Source material:

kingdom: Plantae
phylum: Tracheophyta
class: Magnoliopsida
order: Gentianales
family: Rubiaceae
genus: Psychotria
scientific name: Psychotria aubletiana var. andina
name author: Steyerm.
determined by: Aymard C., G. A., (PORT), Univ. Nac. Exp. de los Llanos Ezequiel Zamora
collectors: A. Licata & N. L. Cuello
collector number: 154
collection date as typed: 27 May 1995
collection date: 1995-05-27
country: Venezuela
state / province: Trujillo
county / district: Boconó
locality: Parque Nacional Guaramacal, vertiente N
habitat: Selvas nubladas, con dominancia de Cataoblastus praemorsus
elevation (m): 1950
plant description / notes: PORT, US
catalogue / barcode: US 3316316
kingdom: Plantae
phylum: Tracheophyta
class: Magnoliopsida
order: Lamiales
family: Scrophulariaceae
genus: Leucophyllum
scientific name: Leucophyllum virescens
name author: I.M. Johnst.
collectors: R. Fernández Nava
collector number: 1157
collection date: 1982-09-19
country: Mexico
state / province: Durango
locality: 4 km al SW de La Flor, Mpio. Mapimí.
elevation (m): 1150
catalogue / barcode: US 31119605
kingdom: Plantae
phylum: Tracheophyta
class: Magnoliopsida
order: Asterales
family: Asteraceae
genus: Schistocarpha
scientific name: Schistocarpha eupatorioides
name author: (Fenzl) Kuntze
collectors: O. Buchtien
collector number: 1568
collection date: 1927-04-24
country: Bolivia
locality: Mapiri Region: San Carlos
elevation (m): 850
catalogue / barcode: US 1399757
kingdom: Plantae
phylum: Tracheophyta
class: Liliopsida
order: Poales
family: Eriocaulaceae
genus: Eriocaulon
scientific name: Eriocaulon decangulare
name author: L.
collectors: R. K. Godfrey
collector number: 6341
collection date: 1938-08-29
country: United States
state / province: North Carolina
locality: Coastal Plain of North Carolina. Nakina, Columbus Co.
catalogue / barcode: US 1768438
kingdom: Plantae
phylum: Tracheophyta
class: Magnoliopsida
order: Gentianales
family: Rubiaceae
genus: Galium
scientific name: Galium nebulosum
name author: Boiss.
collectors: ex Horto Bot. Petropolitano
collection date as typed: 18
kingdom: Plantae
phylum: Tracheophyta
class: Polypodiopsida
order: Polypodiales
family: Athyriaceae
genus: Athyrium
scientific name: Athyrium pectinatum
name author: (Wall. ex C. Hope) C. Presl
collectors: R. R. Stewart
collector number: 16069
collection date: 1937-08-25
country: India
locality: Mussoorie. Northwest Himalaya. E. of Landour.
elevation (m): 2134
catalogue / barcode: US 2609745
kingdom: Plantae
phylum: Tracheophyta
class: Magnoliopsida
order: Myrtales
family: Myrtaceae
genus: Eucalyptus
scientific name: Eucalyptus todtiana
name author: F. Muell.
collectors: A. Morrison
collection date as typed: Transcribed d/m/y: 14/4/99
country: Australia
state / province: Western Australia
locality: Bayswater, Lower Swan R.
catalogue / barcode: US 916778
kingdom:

Your objective: Copy every line of the data above that contains the string "PORT".

Exercise result:
determined by: Aymard C., G. A., (PORT), Univ. Nac. Exp. de los Llanos Ezequiel Zamora
plant description / notes: PORT, US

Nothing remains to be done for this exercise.